Carl Medearis is an international expert in the field of Arab-American and Muslim-Christian relations. He acts as a catalyst for a number of current movements in the Middle East to promote peace-making and to promote cultural, political and religious dialog leading toward reconciliation. He is the author of the acclaimed book on these issues Muslims, Christians and Jesus. Visit him at www.carlmedearis.com.
Excerpt. © Reprinted by permission. All rights reserved.:
 
Chapter 1: Into the Lion’s Den
A JOURNEY INTO MADNESS
 
 
THE FIRST CLUE that I had thrown myself into the mouth of madness should have been clear before the Middle East Airlines 767 took off from Jeddah, Saudi Arabia, with hardly a soul aboard besides me, the lowly writer, and Carl Medearis, the fearless trailblazer who sat beside me, trying to look at ease.
Correction. The first clue should have come five days earlier when I received the call that the Hezbollah had just stormed the parliament buildings in Beirut, had declared their own form of martial law, and were killing dissenting party members who’d taken up arms.
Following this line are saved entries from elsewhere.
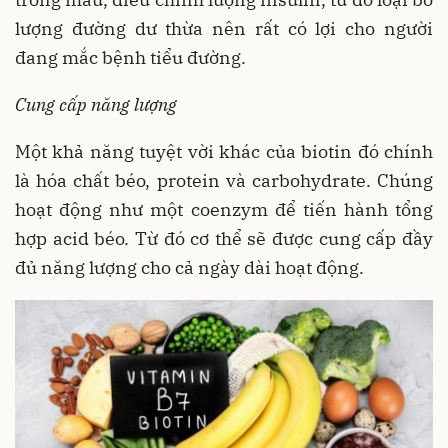
lượng đường dư thừa nên rất có lợi cho người
đang mắc bệnh tiểu đường.
Cung cấp năng lượng
Một khả năng tuyệt vời khác của biotin đó chính
là hóa chất béo, protein và carbohydrate. Chúng
hoạt động như một coenzym để tiến hành tổng
hợp acid béo. Từ đó cơ thể sẽ được cung cấp đầy
đủ năng lượng cho cả ngày dài hoạt động.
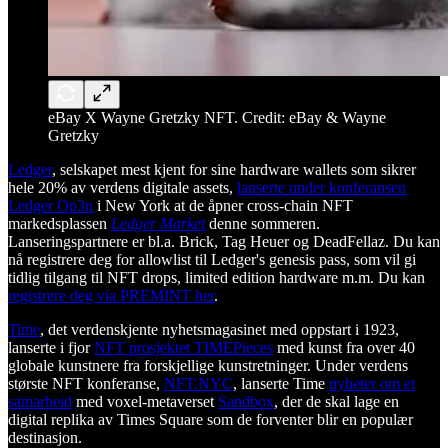
eBay X Wayne Gretzky NFT. Credit: eBay & Wayne
Gretzky
Ledger
, selskapet mest kjent for sine hardware wallets som sikrer
hele 20% av verdens digitale assets,
lanserte under konferansen
Ledger Op3n
i New York at de åpner cross-chain NFT
markedsplassen
Ledger Market
denne sommeren.
Lanseringspartnere er bl.a. Brick, Tag Heuer og DeadFellaz. Du kan
nå registrere deg for allowlist til Ledger's genesis pass, som vil gi
tidlig tilgang til NFT drops, limited edition hardware m.m. Du kan
registrere deg via PREMINT her
.
Time
, det verdenskjente nyhetsmagasinet med oppstart i 1923,
lanserte i fjor
NFT prosjektet TIMEPieces
med kunst fra over 40
globale kunstnere fra forskjellige kunstretninger. Under verdens
største NFT konferanse,
NFT.NYC
, lanserte Time
nyheter om et
samarbeid
med voxel-metaverset
Sandbox
, der de skal lage en
digital replika av Times Square som de forventer blir en populær
destinasjon.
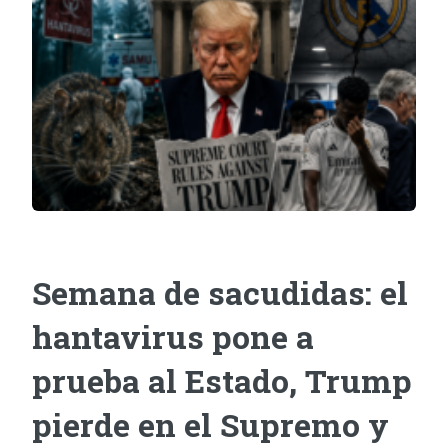
Semana de sacudidas: el
hantavirus pone a
prueba al Estado, Trump
pierde en el Supremo y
A full-scale war had broken out in the very city Carl had talked me into visiting on this quest of ours.
Tanks and military vehicles, hundreds of them, were rolling down the streets. Citizens were fleeing. Hezbollah had seized control of the airport and stopped all flights. The American State Department had just issued a travel advisory, essentially prohibiting travel into the region.
I remember the call vividly. I was standing in a small luggage shop in my hometown of Austin, Texas, trying to decide whether the exorbitant price they were suggesting I pay for Tumi bags was worth the extra coin. I could buy a good Samsonite suitcase for a third the price.
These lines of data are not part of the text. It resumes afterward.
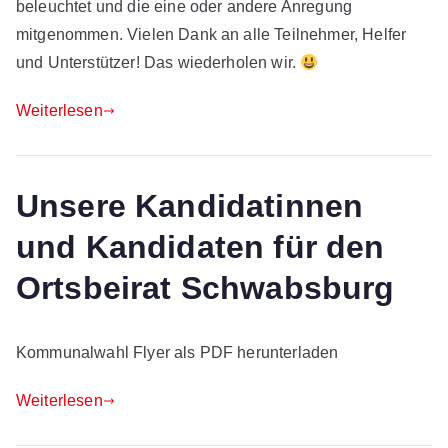
beleuchtet und die eine oder andere Anregung
mitgenommen. Vielen Dank an alle Teilnehmer, Helfer
und Unterstützer! Das wiederholen wir.
Weiterlesen
Unsere Kandidatinnen
und Kandidaten für den
Ortsbeirat Schwabsburg
Kommunalwahl Flyer als PDF herunterladen
Weiterlesen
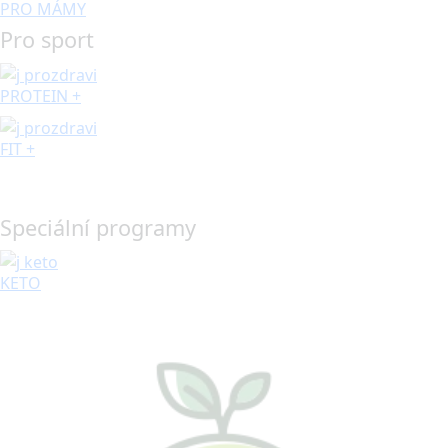
PRO MÁMY
Pro sport
PROTEIN +
FIT +
Speciální programy
KETO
It was then my cell phone chirped and I stepped out of the shop, glad for the distraction.
“Have you heard the news?” Carl asked in his ever-nonchalant voice.
“What news?”
“Lebanon’s at war.”
“Huh. Really?”
“The airport is shut down.”
“Wow. Really?”
“Many are reported killed.”
“Seriously?”
You see, my own use of those words, really and wow and seriously, should have sealed the deal for me. Going to Beirut at a time like this was ill-advised. And going to Beirut to have tea with the top leaders of the Hezbollah, of all people, was now just plain absurd.
“What about Saudi Arabia?” I asked with as much bravado as I could muster. I was the apprentice here, playing the role of adventurer-in-training, and it was important that I didn’t start squealing like a frightened child.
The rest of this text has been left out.